• YOUR OBJECTIVE:
Your answer needs to include each line of the records in which the string "sebagai" can be found.

• SOURCE DATA:
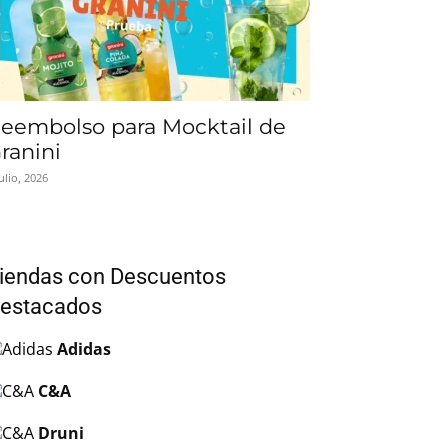
eembolso para Mocktail de
ranini
julio, 2026
iendas con Descuentos
estacados
Adidas
C&A
Druni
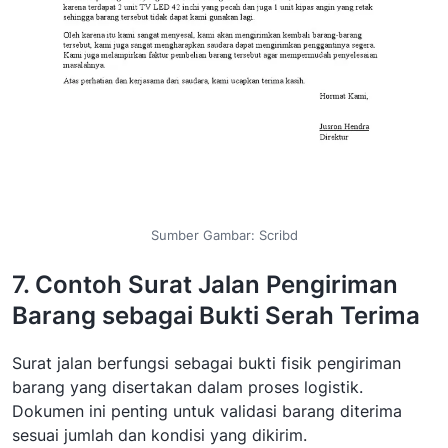
Sumber Gambar: Scribd
7. Contoh Surat Jalan Pengiriman
Barang sebagai Bukti Serah Terima
Surat jalan berfungsi sebagai bukti fisik pengiriman
barang yang disertakan dalam proses logistik.
Dokumen ini penting untuk validasi barang diterima
sesuai jumlah dan kondisi yang dikirim.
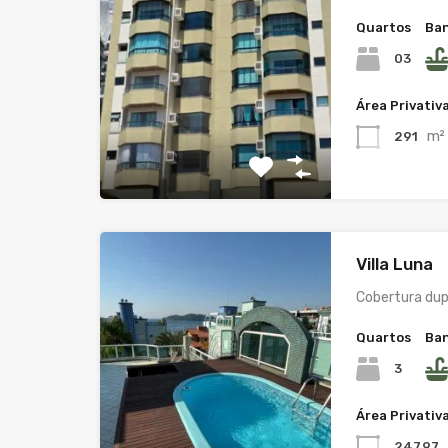
Quartos
Ban
03
Área Privativ
m²
291
Villa Luna
Cobertura dup
Quartos
Ban
3
Área Privativ
247,97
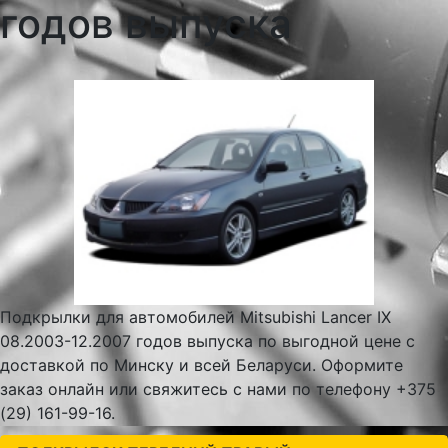
годов выпуска
Подкрылки для автомобилей Mitsubishi Lancer IX
08.2003-12.2007 годов выпуска по выгодной цене с
доставкой по Минску и всей Беларуси. Оформите
заказ онлайн или свяжитесь с нами по телефону +375
(29) 161-99-16.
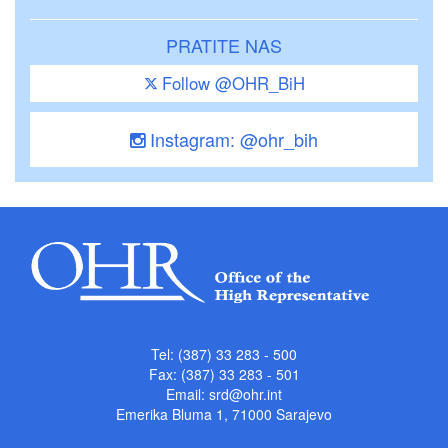
PRATITE NAS
Follow @OHR_BiH
Instagram: @ohr_bih
Tel: (387) 33 283 - 500
Fax: (387) 33 283 - 501
Email:
srd@ohr.int
Emerika Bluma 1, 71000 Sarajevo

• RESULT FOR THIS TASK:
Barang sebagai Bukti Serah Terima
Surat jalan berfungsi sebagai bukti fisik pengiriman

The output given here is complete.